SHORT PROBLEM
Identify every line in the records below that contains the string "masks", and copy each of those lines in full.

MATERIAL PROVIDED
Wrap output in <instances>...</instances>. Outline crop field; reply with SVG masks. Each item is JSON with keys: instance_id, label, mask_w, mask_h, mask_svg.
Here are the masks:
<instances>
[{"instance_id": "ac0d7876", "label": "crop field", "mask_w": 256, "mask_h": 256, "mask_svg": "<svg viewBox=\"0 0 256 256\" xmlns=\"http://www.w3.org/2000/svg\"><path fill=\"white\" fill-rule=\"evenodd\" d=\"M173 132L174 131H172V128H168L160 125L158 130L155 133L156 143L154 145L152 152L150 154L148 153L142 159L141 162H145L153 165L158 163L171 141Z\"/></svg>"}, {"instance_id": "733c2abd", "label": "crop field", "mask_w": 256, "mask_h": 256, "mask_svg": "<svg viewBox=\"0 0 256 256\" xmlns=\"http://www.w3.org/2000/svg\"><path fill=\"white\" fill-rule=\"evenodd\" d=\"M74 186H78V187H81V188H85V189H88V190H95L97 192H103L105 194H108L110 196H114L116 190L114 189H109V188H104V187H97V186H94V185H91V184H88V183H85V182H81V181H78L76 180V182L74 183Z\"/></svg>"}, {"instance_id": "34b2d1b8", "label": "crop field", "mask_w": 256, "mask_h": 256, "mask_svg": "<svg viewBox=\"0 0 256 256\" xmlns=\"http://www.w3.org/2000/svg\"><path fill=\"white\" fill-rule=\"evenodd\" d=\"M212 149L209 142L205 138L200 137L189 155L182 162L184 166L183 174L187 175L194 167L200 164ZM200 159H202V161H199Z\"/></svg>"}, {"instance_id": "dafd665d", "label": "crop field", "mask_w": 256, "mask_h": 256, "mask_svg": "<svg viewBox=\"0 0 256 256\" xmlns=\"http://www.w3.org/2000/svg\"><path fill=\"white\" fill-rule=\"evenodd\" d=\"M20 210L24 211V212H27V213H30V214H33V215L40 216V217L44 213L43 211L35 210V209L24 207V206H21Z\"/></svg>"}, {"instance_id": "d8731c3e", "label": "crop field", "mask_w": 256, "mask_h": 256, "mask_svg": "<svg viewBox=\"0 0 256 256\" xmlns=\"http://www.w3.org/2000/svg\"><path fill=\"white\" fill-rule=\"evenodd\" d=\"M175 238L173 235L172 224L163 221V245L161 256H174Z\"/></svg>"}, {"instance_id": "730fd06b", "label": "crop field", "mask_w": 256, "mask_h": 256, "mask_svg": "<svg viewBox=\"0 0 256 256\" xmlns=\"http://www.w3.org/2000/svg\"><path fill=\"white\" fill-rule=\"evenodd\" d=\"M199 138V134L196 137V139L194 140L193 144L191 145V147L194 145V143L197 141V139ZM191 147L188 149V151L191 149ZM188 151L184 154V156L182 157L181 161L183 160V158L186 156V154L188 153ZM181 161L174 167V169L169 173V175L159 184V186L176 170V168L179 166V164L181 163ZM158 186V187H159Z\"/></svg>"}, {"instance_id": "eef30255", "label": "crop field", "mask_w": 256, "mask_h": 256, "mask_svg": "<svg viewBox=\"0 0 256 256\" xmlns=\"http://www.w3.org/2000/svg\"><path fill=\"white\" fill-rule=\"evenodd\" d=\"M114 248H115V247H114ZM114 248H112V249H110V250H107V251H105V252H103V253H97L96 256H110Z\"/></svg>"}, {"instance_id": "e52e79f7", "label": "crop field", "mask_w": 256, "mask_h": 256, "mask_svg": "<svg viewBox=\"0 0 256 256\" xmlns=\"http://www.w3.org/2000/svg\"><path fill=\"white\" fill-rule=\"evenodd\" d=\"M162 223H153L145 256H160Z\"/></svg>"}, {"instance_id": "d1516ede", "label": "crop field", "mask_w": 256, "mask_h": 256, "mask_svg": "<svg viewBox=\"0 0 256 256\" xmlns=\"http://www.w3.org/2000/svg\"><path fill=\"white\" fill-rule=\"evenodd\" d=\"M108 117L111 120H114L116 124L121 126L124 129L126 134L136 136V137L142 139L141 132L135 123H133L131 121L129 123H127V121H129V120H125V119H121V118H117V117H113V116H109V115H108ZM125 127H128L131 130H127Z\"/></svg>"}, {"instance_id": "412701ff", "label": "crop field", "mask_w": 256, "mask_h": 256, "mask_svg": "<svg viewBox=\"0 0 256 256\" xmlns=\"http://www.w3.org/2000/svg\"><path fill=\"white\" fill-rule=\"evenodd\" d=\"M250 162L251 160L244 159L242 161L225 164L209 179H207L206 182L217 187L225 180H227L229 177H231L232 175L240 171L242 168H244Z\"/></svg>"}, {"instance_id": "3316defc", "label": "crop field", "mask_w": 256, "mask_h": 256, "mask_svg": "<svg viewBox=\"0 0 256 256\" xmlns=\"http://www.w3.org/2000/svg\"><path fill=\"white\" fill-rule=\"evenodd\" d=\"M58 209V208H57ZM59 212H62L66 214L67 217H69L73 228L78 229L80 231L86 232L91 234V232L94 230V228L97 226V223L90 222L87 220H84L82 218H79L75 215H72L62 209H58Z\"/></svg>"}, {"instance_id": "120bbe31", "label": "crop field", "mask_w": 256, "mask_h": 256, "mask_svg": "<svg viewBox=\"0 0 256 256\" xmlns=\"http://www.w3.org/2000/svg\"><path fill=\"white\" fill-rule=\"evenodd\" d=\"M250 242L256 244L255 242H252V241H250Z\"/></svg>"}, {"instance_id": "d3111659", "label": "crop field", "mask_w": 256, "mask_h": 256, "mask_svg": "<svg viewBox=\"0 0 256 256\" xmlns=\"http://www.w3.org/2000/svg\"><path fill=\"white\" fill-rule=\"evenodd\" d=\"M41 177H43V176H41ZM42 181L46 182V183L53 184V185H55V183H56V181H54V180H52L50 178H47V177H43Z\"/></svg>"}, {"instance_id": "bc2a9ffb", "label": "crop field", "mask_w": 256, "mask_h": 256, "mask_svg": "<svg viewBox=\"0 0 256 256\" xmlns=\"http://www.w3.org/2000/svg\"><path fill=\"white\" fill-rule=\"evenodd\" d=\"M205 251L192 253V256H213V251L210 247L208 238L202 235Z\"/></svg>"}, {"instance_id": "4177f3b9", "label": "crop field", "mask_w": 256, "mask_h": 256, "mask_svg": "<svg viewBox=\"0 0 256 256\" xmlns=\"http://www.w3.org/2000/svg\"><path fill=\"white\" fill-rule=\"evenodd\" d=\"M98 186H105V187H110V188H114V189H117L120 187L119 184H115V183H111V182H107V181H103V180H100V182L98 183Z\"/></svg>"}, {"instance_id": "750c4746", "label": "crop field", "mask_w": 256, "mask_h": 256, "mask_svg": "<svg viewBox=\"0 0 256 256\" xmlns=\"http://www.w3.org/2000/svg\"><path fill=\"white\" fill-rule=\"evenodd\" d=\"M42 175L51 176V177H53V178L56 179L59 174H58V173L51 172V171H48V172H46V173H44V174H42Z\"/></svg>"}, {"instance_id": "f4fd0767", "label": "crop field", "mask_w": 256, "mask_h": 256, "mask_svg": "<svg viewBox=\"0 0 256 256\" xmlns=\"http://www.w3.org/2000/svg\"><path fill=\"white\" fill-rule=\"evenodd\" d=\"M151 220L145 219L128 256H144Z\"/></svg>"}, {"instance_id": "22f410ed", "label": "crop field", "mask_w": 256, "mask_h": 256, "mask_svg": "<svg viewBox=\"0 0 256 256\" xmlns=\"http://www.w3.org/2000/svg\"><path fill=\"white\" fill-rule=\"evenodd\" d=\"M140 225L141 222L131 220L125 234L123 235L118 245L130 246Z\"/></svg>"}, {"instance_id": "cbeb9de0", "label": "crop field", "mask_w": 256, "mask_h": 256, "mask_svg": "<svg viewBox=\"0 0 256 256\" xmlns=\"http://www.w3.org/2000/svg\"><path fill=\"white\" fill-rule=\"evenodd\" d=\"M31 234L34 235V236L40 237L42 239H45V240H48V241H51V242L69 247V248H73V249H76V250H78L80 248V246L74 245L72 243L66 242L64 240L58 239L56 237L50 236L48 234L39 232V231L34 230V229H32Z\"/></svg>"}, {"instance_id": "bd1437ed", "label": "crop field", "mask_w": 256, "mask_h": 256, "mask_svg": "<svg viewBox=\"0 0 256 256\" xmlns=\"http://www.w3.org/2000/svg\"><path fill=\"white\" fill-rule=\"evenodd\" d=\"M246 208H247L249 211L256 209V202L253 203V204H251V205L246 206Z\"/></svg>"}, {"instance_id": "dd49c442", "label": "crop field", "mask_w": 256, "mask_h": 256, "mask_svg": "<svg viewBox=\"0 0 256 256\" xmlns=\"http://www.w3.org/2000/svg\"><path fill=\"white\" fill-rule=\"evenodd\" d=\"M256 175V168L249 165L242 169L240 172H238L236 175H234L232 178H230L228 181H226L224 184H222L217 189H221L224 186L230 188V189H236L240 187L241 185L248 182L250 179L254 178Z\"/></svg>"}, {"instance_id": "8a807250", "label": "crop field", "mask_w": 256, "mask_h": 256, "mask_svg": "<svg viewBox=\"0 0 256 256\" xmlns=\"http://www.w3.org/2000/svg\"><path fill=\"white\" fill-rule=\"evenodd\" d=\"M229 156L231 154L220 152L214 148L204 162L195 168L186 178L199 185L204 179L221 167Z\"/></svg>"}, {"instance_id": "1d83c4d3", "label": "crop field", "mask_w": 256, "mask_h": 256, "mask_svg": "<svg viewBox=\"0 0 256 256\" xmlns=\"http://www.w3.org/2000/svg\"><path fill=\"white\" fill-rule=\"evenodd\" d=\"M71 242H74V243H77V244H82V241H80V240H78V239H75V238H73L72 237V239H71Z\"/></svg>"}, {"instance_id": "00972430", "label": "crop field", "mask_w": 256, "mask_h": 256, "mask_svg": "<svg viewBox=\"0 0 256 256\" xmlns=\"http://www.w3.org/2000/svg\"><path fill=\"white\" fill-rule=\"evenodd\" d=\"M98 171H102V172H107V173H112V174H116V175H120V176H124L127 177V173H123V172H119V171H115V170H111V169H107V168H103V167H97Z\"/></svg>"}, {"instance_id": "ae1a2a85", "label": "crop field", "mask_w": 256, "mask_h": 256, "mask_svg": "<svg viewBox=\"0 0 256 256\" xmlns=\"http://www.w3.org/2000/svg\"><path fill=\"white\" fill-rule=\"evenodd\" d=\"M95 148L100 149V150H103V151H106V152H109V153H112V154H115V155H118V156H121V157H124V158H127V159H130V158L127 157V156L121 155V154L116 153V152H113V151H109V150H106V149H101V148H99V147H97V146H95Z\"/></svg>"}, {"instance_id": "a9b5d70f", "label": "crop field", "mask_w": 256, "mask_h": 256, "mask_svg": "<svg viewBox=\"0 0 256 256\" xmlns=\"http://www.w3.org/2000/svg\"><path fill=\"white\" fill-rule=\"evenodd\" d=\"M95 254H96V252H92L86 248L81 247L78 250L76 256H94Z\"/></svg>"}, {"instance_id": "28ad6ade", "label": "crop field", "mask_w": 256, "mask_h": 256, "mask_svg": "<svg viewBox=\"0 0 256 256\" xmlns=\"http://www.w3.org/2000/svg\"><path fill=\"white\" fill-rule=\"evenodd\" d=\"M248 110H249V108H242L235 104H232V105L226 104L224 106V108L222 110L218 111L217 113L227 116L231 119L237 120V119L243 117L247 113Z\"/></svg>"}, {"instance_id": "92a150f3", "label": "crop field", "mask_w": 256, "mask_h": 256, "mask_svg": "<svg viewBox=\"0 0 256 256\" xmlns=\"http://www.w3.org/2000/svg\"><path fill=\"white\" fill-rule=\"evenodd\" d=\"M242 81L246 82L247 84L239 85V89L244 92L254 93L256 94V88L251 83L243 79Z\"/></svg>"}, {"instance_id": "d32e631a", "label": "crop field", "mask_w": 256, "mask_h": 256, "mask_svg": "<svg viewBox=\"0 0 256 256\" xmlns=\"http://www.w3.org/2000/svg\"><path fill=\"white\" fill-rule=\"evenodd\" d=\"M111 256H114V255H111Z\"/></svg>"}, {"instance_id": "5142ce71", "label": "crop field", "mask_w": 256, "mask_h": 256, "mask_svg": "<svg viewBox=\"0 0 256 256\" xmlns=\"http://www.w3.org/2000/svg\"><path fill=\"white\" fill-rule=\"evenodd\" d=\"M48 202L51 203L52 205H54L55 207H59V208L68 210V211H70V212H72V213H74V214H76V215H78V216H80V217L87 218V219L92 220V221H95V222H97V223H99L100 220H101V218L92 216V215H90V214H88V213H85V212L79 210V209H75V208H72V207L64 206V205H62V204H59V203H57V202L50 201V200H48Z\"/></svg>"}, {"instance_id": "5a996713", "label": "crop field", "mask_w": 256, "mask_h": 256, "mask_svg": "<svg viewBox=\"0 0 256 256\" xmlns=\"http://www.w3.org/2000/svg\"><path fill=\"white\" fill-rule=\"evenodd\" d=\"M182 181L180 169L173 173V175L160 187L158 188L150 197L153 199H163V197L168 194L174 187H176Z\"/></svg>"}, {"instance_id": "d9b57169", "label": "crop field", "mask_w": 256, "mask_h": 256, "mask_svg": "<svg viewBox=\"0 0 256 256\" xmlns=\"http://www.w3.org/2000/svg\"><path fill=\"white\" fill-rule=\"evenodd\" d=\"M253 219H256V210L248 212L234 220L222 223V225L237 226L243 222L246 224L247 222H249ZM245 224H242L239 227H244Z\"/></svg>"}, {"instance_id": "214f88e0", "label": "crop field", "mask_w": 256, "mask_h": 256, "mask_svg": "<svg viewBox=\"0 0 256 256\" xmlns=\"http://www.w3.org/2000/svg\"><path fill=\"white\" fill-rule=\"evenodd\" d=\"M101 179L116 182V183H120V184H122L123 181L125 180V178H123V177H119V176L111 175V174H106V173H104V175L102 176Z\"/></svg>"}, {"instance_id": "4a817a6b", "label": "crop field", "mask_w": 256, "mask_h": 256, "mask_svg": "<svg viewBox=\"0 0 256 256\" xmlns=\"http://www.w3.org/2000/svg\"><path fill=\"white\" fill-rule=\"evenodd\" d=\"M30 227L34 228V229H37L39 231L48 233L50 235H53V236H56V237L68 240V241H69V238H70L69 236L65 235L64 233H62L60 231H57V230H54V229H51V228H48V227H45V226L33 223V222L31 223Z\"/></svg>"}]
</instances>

EXERCISE RESULT
Wrap output in <instances>...</instances>. Outline crop field; reply with SVG masks. Each item is JSON with keys: instance_id, label, mask_w, mask_h, mask_svg.
Here are the masks:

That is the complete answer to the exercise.